Ben Fino-Radin continued on the theme of preservation at scale, discussing the creation of workflows for digitized time-based media holdings at the MoMA. The digital repository uses Archivematica for ingest, Arkivum for storage, and Binder for managing these digital assets. A single 120 minute film once restored at 4k resolution contains 4 Terabytes of data, so the workflows and systems for managing these files have to move quickly and efficiently. This also means that the MoMA must be efficient in prioritizing film digitization efforts.
Day three focused on sustainability, not only sustaining our cultural and scientific heritage through digital preservation, but also on sustaining our planet and communities. Eira Tansey from University of Cincinnati pointed out the obvious but rarely discussed point that archives require energy, digital archives especially so. She urged the audience to consider the energy required for preservation during their daily work in the archive. Some common practices or digital preservation may be a wasteful use of resources, such as preserving every derivative file as it is migrated from one format to the next, or considering file compression as the enemy of preservation. She posted the entire text of her talk online, The Voice of One Crying Out in the Wilderness: Preservation in the Anthropocene.

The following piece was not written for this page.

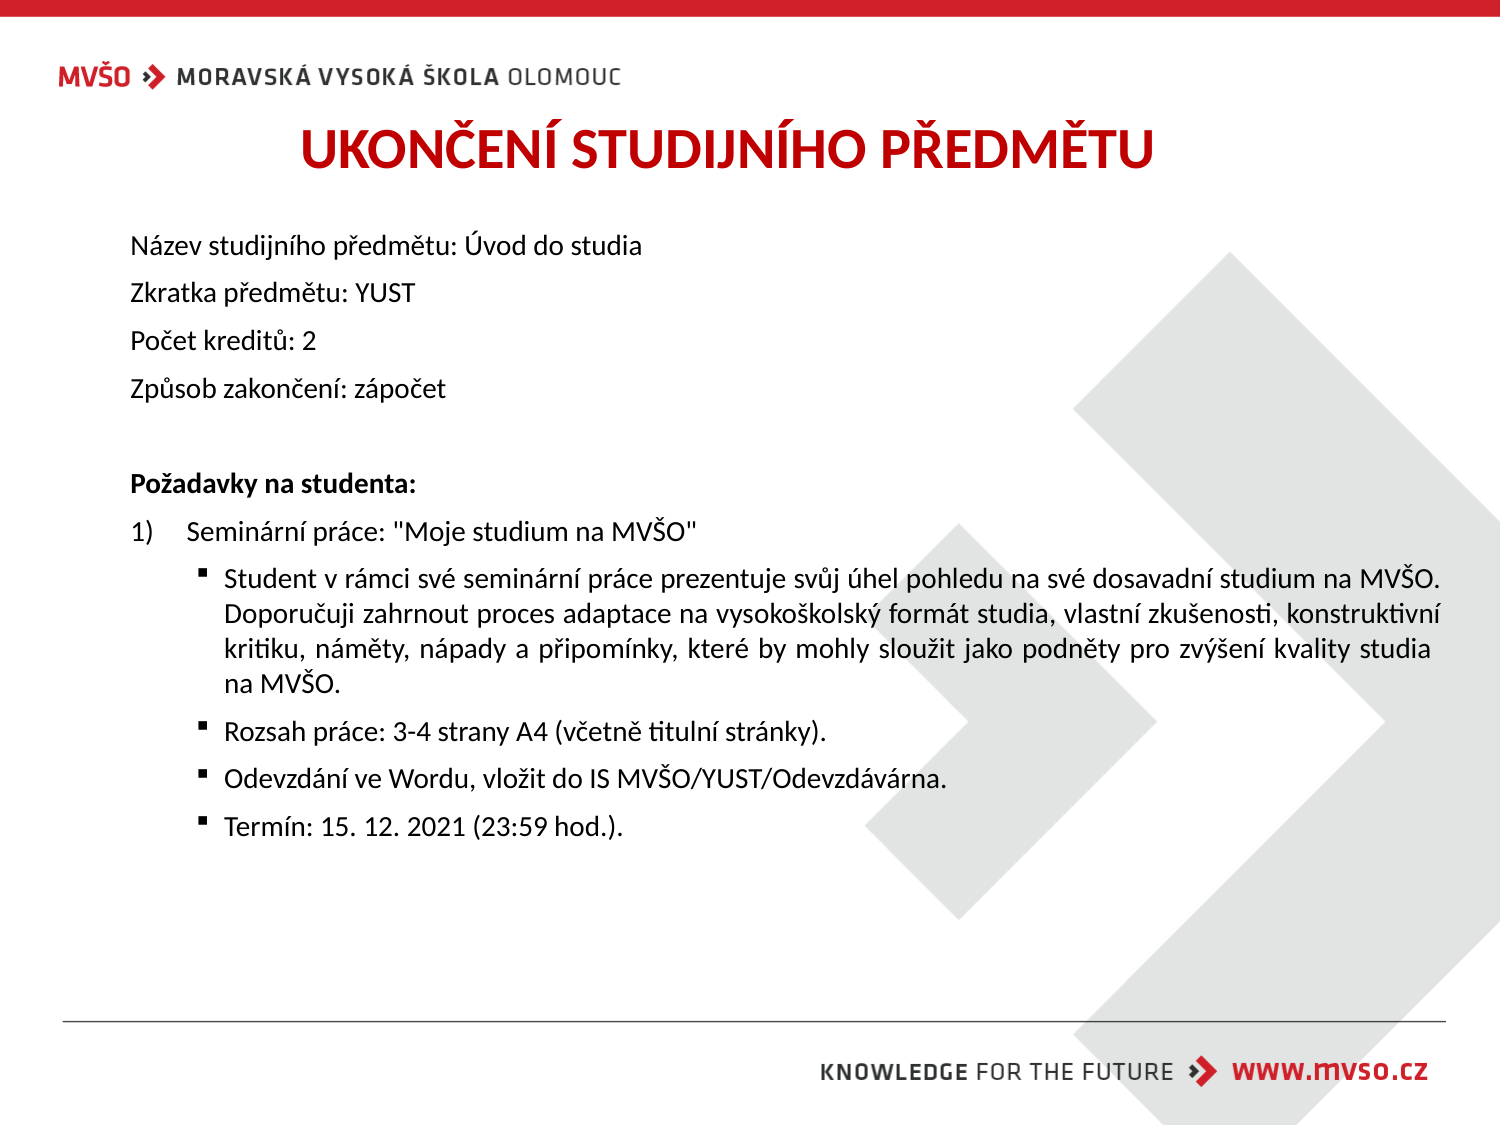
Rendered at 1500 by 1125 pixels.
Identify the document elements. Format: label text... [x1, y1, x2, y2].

picture [0, 0, 1500, 1125]
text_box UKONČENÍ STUDIJNÍHO PŘEDMĚTU [115, 110, 1342, 199]
list Název studijního předmětu: Úvod do studia Zkratka předmětu: YUST Počet kreditů: 2 Způsob zakončení: zápočet Požadavky na studenta: Seminární práce: "Moje studium na MVŠO" Student v rámci své seminární práce prezentuje svůj úhel pohledu na své dosavadní studium na MVŠO. Doporučuji zahrnout proces adaptace na vysokoškolský formát studia, vlastní zkušenosti, konstruktivní kritiku, náměty, nápady a připomínky, které by mohly sloužit jako podněty pro zvýšení kvality studia na MVŠO. Rozsah práce: 3-4 strany A4 (včetně titulní stránky). Odevzdání ve Wordu, vložit do IS MVŠO/YUST/Odevzdávárna. Termín: 15. 12. 2021 (23:59 hod.). [115, 218, 1457, 997]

Elvia Arroyo-Ramirez, Processing Archivist for Latin American Manuscript Collections, Princeton University, presented “Invisible Defaults and Perceived Limitations: Processing the Juan Gelman Files.” She discussed how the systems we use contain the biases of the people who create them, pointing to systems that require file names be ‘cleaned’ or ‘scrubbed’ to remove ‘illegal characters’ including Spanish-language diacritic glyphs. When working with a born-digital collection created in another language, those glyphs are vital to the understanding of those records. She asked the community how we can intervene to make our tools and technologies reflect our mission to preserve the records and ‘do no harm.’
The conference was concluded by Ingrid Burrington, neither an archivist nor a digital preservationist, but self-described writer, mapmaker and joke maker, and author of Networks of New York: An Illustrated Field Guide to Urban Internet Infrastructure. She discussed the physical infrastructure that makes up the internet and the corporate infrastructures that keep it running. She pointed to social media as crafting communication and products like Google Maps crafting our understanding of the world’s geography. Companies like Google can skew their products away from reality–be that the blurring of sensitive government installation or their own data centers. Corporate interest and the public need for information do not always align.
This change of perspective was a great end to the conference, bringing us out of our technical comfort zones and making the audience consider how the work of digital preservation has larger and potentially more dire effects than we may realize.
Alice Sara Prael is the Digital Accessioning Archivist at Beinecke Rare Book & Manuscript Library at Yale University. She works with born digital archival material through a centralized accessioning service.